WORK ITEM.
Please recast the text read from the material as a Markdown table with the columns "No." and "Line", numbering each line in order and leaving out blank lines and the pictures.

GIVEN RECORDS Start Marker

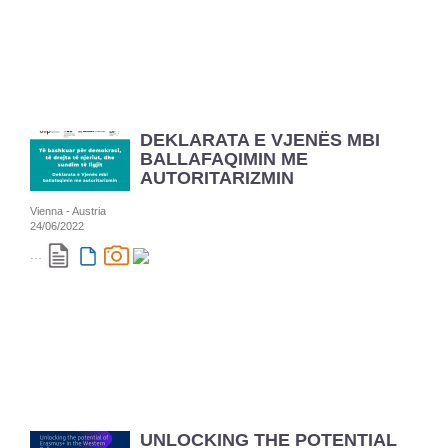
DEKLARATA E VJENËS MBI
BALLAFAQIMIN ME
AUTORITARIZMIN
Vienna - Austria
24/06/2022
...
UNLOCKING THE POTENTIAL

GIVEN RECORDS End Marker

EXERCISE RESPONSE.
| No. | Line |
|---|---|
| 1 | DEKLARATA E VJENËS MBI |
| 2 | BALLAFAQIMIN ME |
| 3 | AUTORITARIZMIN |
| 4 | Vienna - Austria |
| 5 | 24/06/2022 |
| 6 | ... |
| 7 | UNLOCKING THE POTENTIAL |